The response should hold each line from the entries below where "camera" is found.

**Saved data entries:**
------------------------------------------------
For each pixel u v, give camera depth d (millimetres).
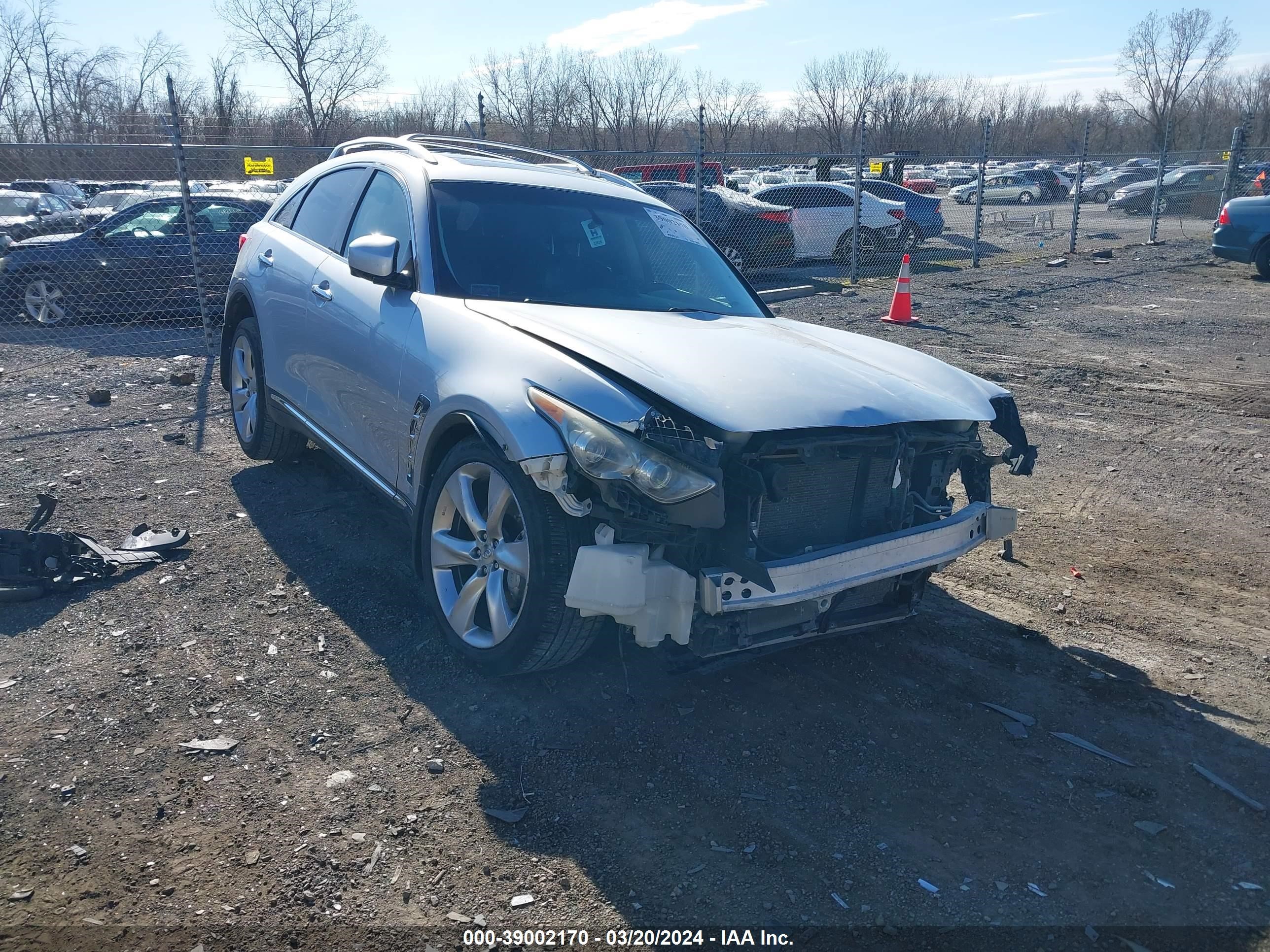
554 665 3453
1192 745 3441
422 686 3564
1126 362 9789
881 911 2574
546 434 3129
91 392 7414
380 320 4141
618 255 4535
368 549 4715
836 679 3793
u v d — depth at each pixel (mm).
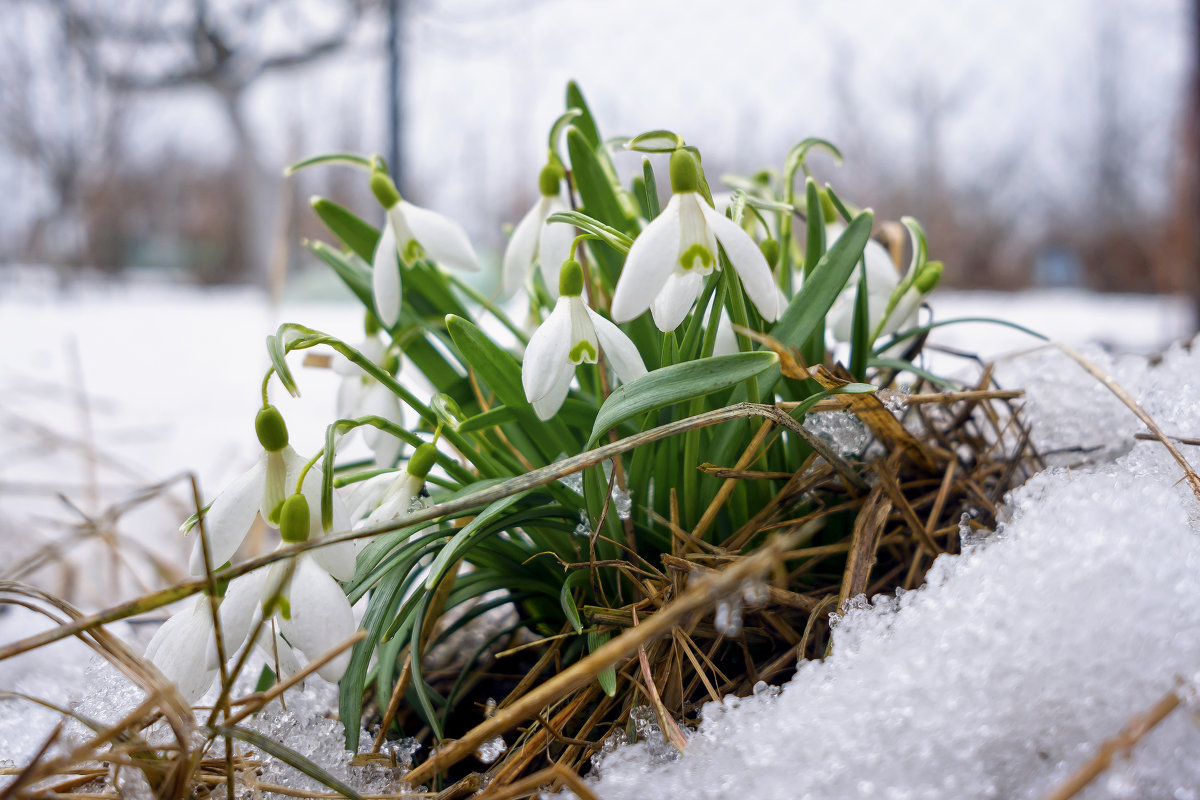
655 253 198
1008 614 191
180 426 718
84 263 2189
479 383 277
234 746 209
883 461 235
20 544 412
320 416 732
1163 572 190
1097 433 270
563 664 231
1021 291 1717
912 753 180
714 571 218
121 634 284
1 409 680
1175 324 972
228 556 193
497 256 1414
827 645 217
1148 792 170
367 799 194
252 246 2258
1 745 227
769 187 293
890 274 262
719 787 183
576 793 177
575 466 193
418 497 227
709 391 197
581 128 271
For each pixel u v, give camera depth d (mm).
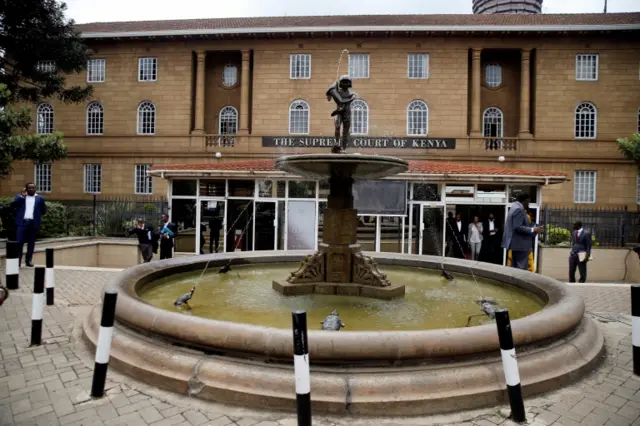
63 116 33312
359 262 7301
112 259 18328
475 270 8883
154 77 32781
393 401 3828
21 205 11781
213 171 17656
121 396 4148
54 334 6020
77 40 26469
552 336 4766
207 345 4312
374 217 17781
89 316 6168
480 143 30453
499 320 3830
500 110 32219
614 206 30328
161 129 32312
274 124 31516
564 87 30641
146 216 20688
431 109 30766
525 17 34312
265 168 18031
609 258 17938
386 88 31000
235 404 3980
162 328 4543
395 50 31000
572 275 14750
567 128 30578
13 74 25625
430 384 3939
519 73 32000
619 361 5230
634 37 30203
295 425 3660
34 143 18891
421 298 7188
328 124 31125
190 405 3986
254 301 6789
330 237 7414
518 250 9281
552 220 21328
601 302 8812
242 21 36188
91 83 33031
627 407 4082
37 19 24438
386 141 29938
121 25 35719
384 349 4027
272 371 4047
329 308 6438
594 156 30328
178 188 18672
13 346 5531
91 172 33188
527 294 7422
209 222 18500
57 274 10883
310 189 18141
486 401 4012
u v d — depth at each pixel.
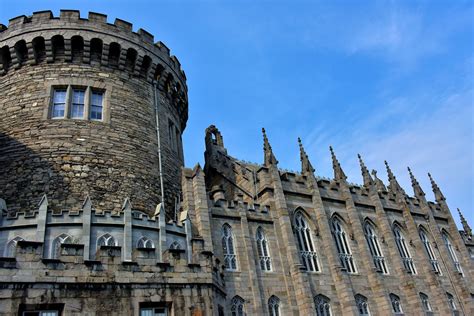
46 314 16.95
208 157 45.59
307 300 30.45
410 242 44.84
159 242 25.20
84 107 32.19
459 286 44.59
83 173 28.97
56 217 23.61
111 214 24.73
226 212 31.62
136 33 36.75
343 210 40.56
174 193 34.22
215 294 21.86
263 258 31.78
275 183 35.75
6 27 34.81
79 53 33.94
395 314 37.12
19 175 28.36
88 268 18.38
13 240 22.55
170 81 39.31
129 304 18.53
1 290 16.44
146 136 33.91
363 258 38.16
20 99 31.77
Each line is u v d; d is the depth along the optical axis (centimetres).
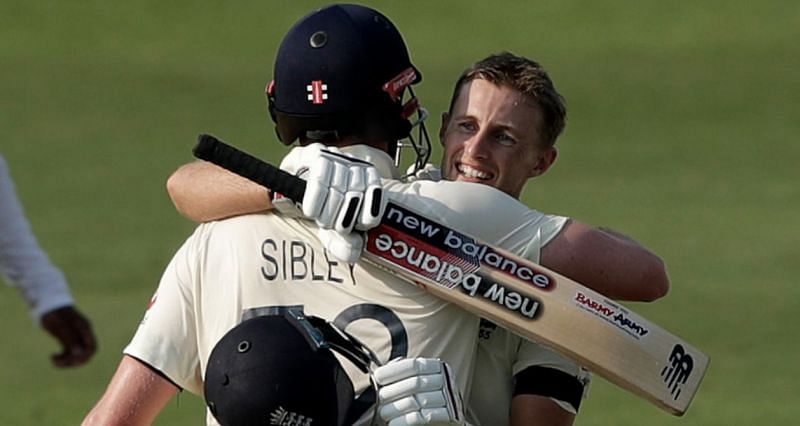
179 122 8225
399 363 1277
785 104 8419
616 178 6988
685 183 6881
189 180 1454
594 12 10475
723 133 7900
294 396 1200
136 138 7869
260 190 1403
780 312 4688
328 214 1312
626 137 7869
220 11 10538
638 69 9269
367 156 1420
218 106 8575
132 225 6053
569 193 6669
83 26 10250
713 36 9919
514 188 1477
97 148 7631
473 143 1455
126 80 9119
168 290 1417
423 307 1382
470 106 1462
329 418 1214
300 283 1388
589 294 1360
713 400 3834
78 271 5284
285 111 1431
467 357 1398
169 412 3641
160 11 10525
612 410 3719
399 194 1390
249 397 1201
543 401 1423
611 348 1348
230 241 1411
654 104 8494
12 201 1609
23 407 3819
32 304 1633
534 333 1352
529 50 9825
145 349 1398
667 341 1368
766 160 7375
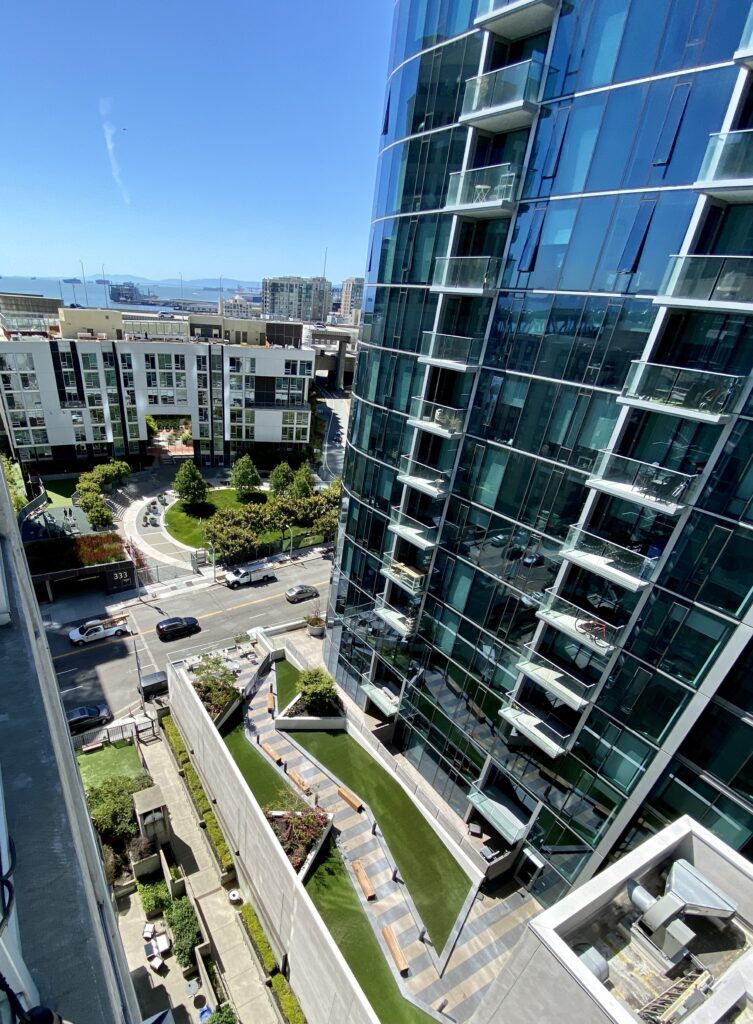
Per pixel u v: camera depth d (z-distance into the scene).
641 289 14.47
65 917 3.70
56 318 80.81
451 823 23.62
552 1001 8.39
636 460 15.05
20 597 6.08
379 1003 17.69
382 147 22.55
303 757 26.77
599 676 17.50
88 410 65.12
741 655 14.02
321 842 21.98
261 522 51.69
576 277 15.92
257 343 79.06
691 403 13.62
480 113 16.67
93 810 24.42
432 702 24.62
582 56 14.73
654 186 13.77
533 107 15.93
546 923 8.59
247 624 41.88
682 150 13.13
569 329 16.36
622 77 13.95
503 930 20.34
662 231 13.82
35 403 62.03
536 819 20.69
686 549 14.68
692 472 14.32
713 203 12.90
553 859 20.39
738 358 13.23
------------------------------------------------
**FINAL ANSWER:**
For each pixel u v, give camera depth d (millimetres).
For each pixel u v, give camera depth d (mm).
Per pixel u v: camera depth d (z-distance into the scene).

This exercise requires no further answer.